Scientific classification
- Kingdom: Plantae
- Clade: Tracheophytes
- Clade: Angiosperms
- Clade: Eudicots
- Clade: Asterids
- Order: Asterales
- Family: Asteraceae
- Genus: Lipochaeta
- Species: L. tenuifolia
- Binomial name: Lipochaeta tenuifolia A.Gray (1861)
- Synonyms: Melanthera tenuifolia (A.Gray) W.L.Wagner & H.Rob. (2001); Wollastonia tenuifolia (A.Gray) Orchard (2013);

= Lipochaeta tenuifolia =

- Genus: Lipochaeta
- Species: tenuifolia
- Authority: A.Gray (1861)
- Conservation status: G1
- Synonyms: Melanthera tenuifolia (A.Gray) W.L.Wagner & H.Rob. (2001), Wollastonia tenuifolia (A.Gray) Orchard (2013)

Species of flowering plant

Lipochaeta tenuifolia is a rare species of flowering plant in the family Asteraceae known by the common names Waianae Range nehe and slender-leaf nehe.

It is endemic to Hawaii, where it is known only from the island of Oahu.

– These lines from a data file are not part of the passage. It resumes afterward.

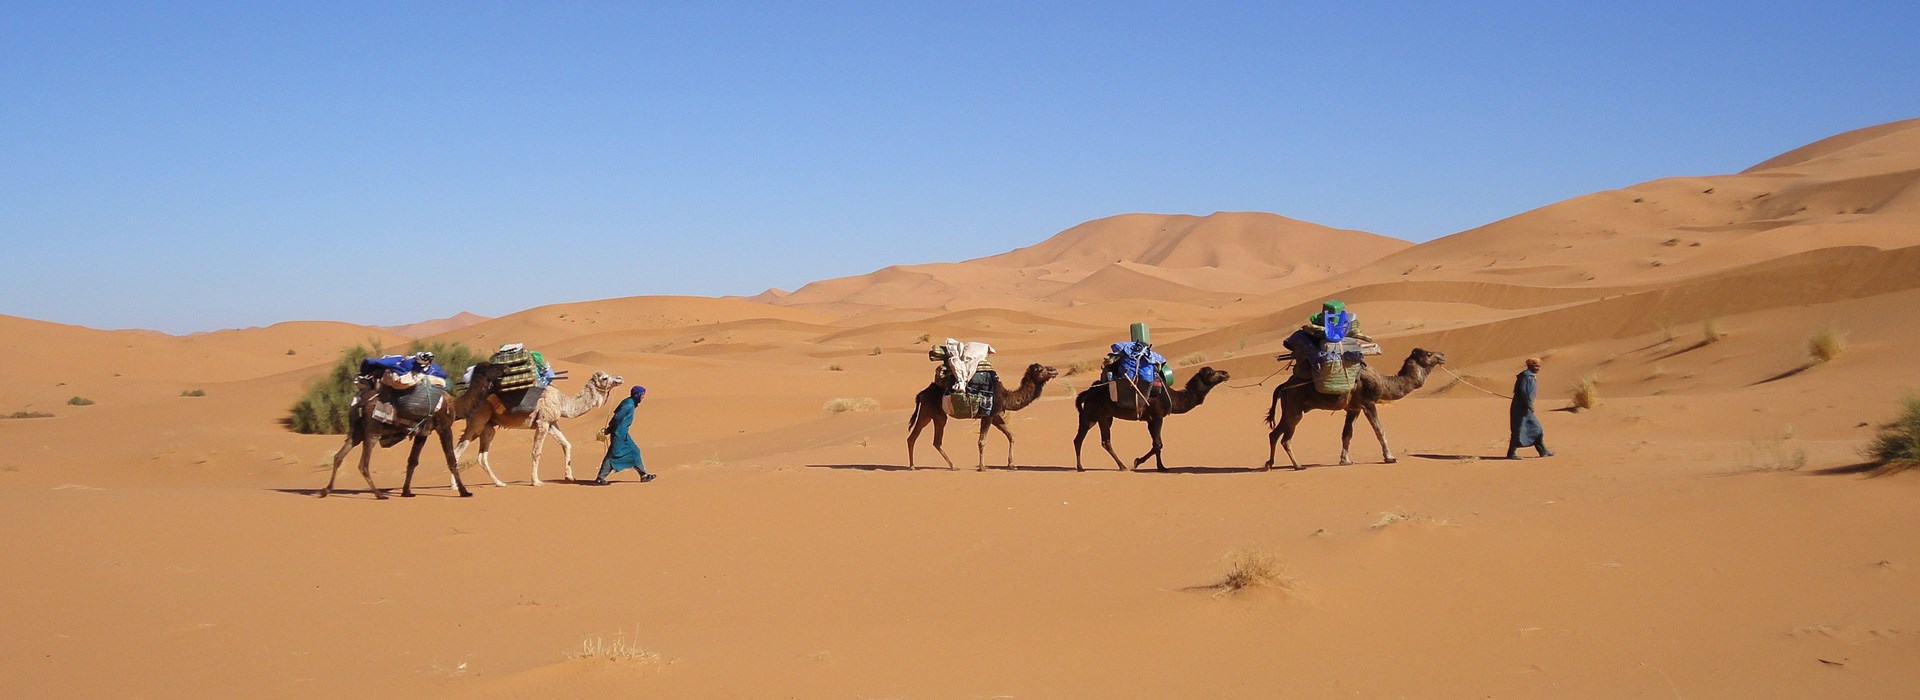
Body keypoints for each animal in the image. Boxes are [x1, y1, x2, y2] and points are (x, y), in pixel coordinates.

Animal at [314, 366, 499, 494]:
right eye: (491, 367)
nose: (503, 369)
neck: (455, 404)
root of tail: (358, 402)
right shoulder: (443, 427)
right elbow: (451, 459)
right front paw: (464, 491)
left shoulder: (423, 432)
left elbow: (412, 461)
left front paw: (406, 491)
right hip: (372, 432)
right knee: (363, 464)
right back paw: (378, 494)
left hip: (356, 432)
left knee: (339, 456)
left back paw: (326, 490)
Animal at [455, 366, 622, 485]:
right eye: (604, 377)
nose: (620, 378)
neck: (562, 402)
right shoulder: (543, 422)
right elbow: (536, 452)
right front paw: (535, 481)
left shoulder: (552, 422)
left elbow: (566, 444)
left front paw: (569, 476)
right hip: (477, 420)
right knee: (458, 449)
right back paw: (456, 487)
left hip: (488, 427)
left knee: (481, 457)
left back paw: (499, 483)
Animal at [902, 360, 1059, 469]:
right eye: (1040, 369)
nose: (1054, 370)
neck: (1005, 397)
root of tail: (922, 393)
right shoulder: (988, 415)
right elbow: (982, 441)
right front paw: (982, 467)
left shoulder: (995, 415)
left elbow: (1011, 435)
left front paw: (1011, 465)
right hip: (932, 413)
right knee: (923, 438)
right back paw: (919, 466)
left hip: (932, 415)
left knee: (923, 439)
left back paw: (944, 466)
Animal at [1075, 362, 1236, 471]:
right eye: (1210, 373)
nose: (1225, 373)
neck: (1173, 397)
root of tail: (1088, 392)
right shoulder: (1158, 417)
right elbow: (1158, 444)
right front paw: (1152, 465)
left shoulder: (1150, 420)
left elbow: (1157, 444)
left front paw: (1153, 465)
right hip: (1099, 415)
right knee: (1102, 441)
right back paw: (1119, 466)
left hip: (1096, 417)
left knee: (1080, 439)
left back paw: (1082, 467)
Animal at [1259, 345, 1443, 469]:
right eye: (1428, 353)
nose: (1443, 355)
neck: (1384, 383)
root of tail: (1283, 386)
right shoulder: (1368, 403)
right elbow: (1380, 430)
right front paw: (1390, 458)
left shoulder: (1354, 408)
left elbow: (1347, 434)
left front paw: (1345, 460)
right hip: (1294, 407)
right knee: (1285, 438)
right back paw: (1298, 466)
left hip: (1290, 408)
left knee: (1274, 434)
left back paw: (1269, 464)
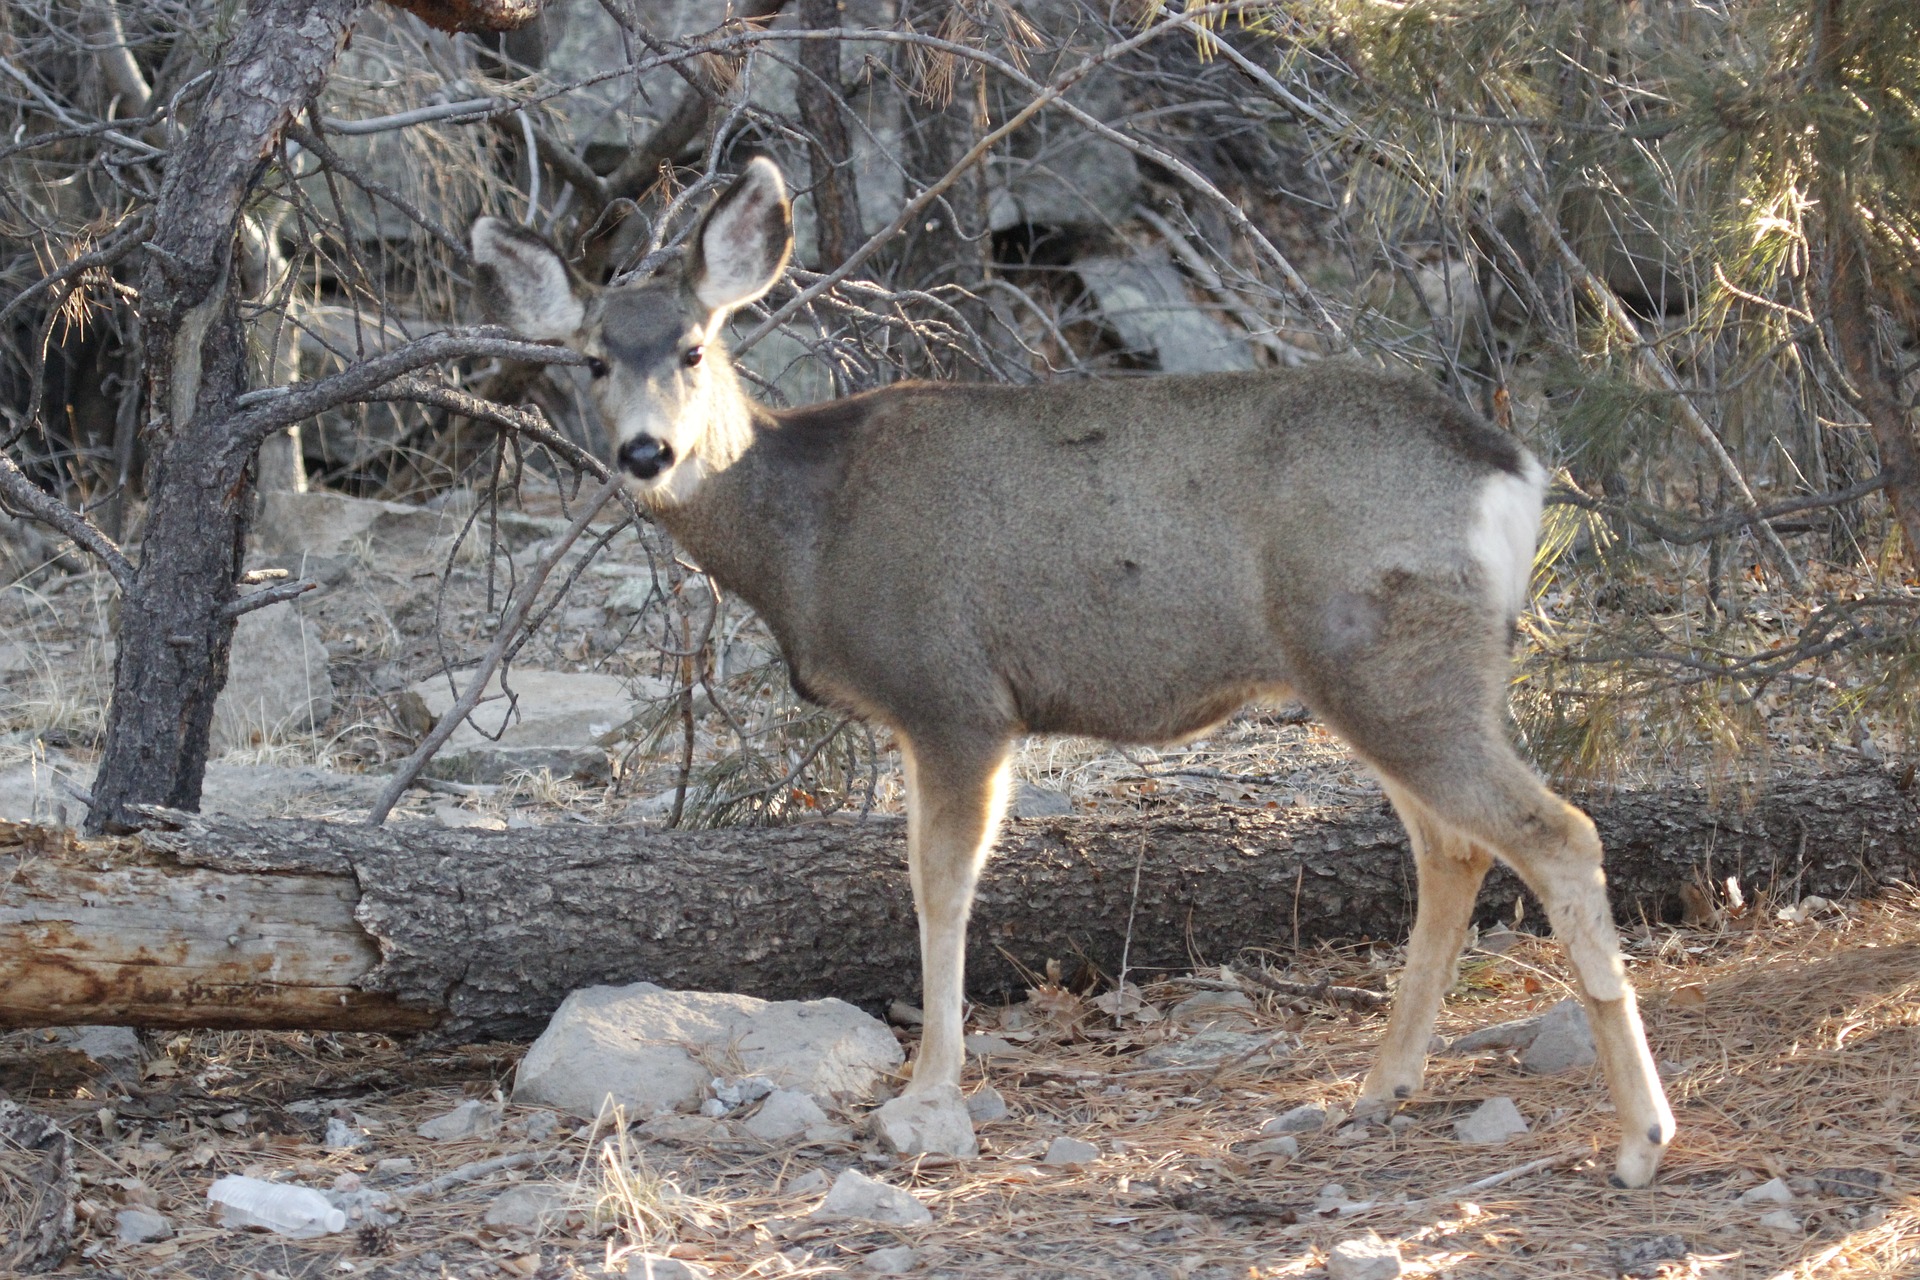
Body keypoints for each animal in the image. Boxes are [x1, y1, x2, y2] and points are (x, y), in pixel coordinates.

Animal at [472, 160, 1674, 1189]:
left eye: (692, 347)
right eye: (592, 359)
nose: (645, 453)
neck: (808, 535)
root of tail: (1511, 470)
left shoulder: (954, 696)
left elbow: (940, 890)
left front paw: (929, 1097)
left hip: (1394, 657)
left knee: (1556, 831)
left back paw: (1638, 1140)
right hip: (1377, 670)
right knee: (1454, 846)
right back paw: (1383, 1088)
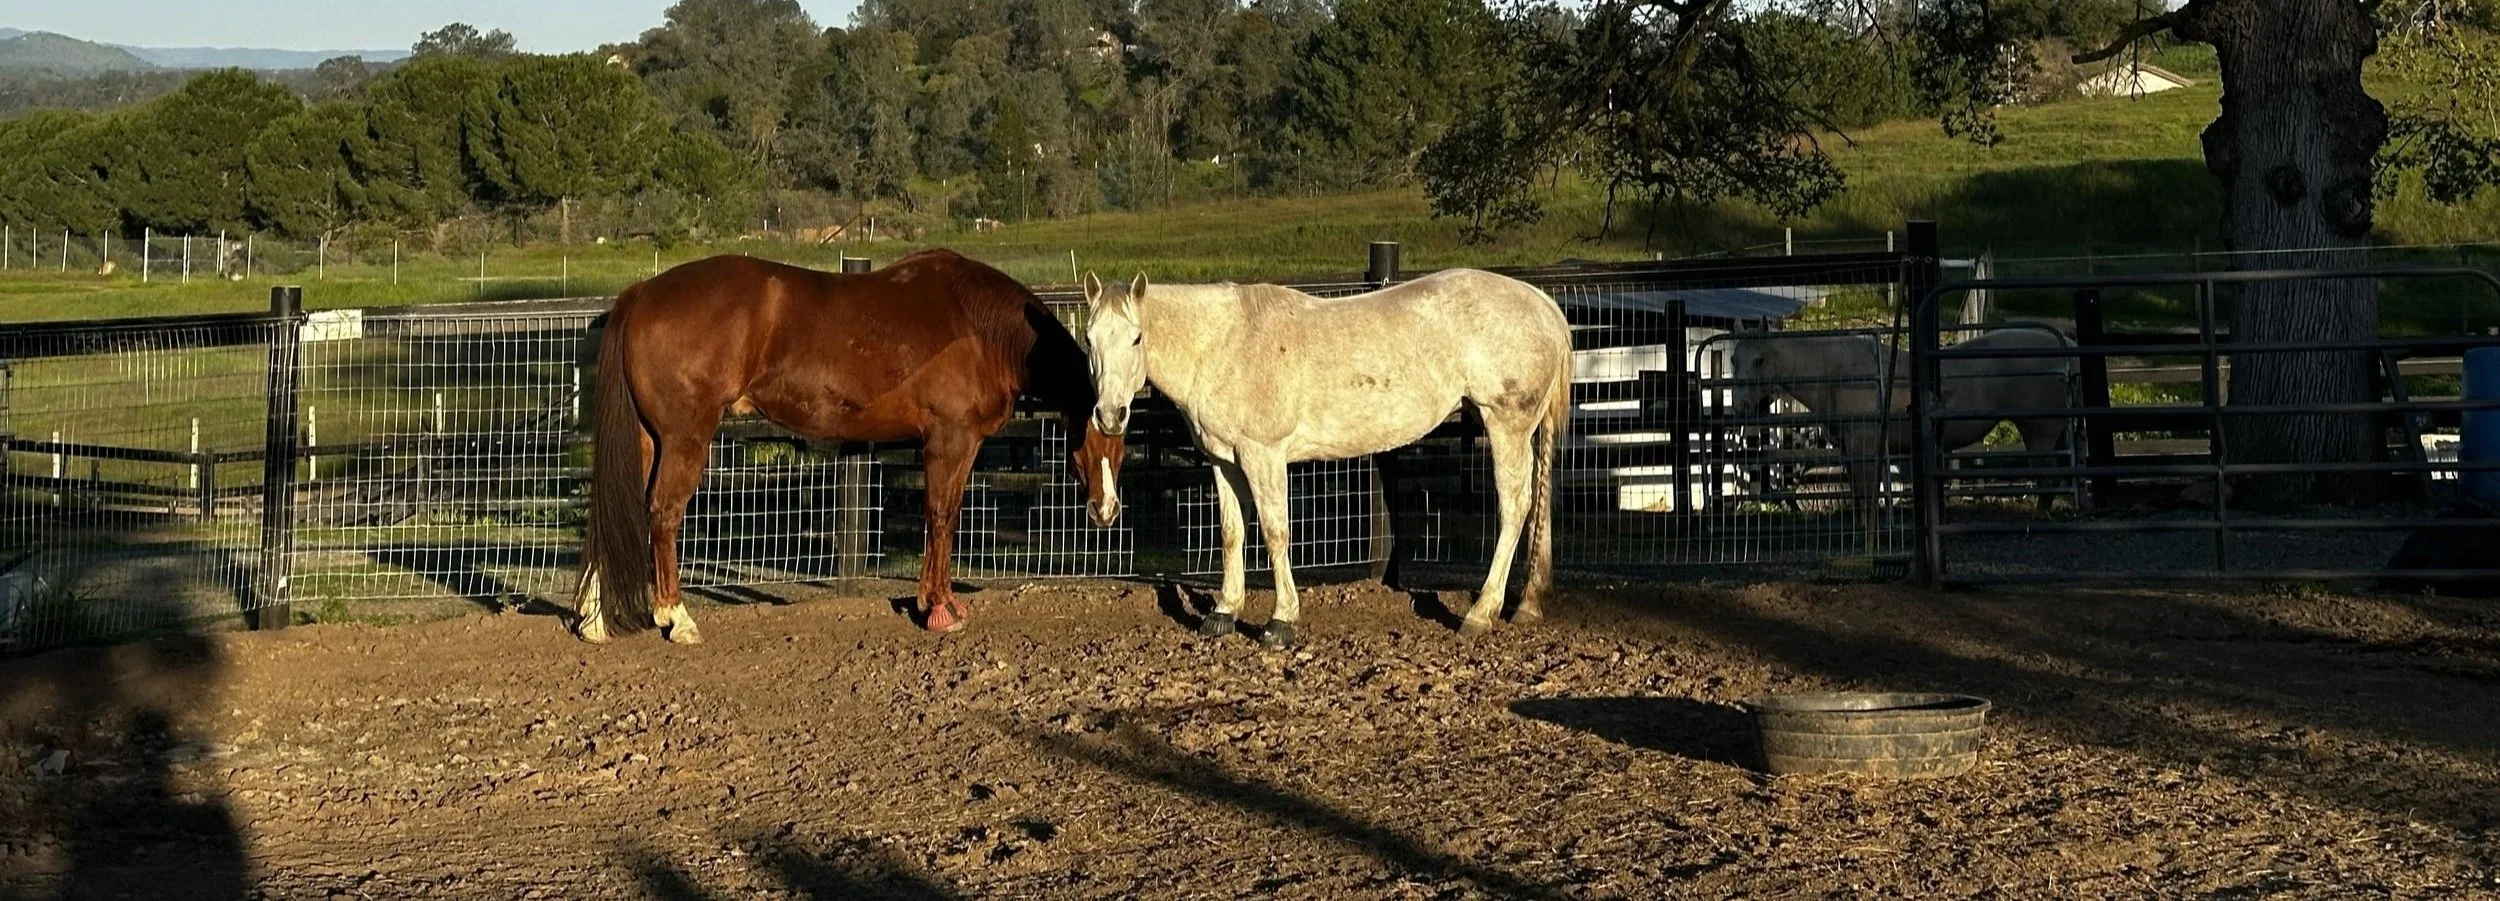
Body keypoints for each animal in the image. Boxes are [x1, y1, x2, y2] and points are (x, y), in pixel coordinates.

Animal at [573, 251, 1125, 644]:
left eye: (1121, 436)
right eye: (1097, 429)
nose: (1108, 510)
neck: (978, 326)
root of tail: (643, 293)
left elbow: (943, 516)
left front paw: (940, 601)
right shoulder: (950, 441)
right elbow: (941, 514)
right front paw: (938, 607)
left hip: (649, 439)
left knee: (622, 506)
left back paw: (593, 618)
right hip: (685, 439)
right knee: (663, 513)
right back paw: (677, 617)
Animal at [1080, 269, 1573, 649]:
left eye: (1137, 338)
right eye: (1089, 340)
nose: (1109, 415)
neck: (1224, 345)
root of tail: (1545, 306)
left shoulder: (1263, 456)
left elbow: (1275, 534)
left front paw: (1281, 621)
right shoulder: (1224, 461)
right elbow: (1232, 534)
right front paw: (1223, 612)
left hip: (1505, 425)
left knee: (1515, 507)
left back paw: (1481, 612)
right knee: (1538, 500)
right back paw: (1527, 604)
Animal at [1722, 328, 2077, 512]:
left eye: (1759, 360)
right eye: (1734, 359)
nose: (1740, 404)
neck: (1837, 375)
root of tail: (2067, 348)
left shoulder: (1865, 448)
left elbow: (1867, 494)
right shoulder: (1851, 451)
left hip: (2039, 432)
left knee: (2049, 479)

It grows on mountain slopes and ridges and is limited to the Waianae Range of Oahu. There are 10 occurrences for a total population between 2,000 and 3,000 individuals.

==Description==
Lipochaeta tenuifolia is perennial herb produces daisylike yellow flower heads and highly dissected, lacy-looking leaves.

==Conservation==
It is federally listed as an endangered species of the United States. The main threat to the species is the loss and degradation of its habitat caused by feral ungulates, non-native plants, and fire.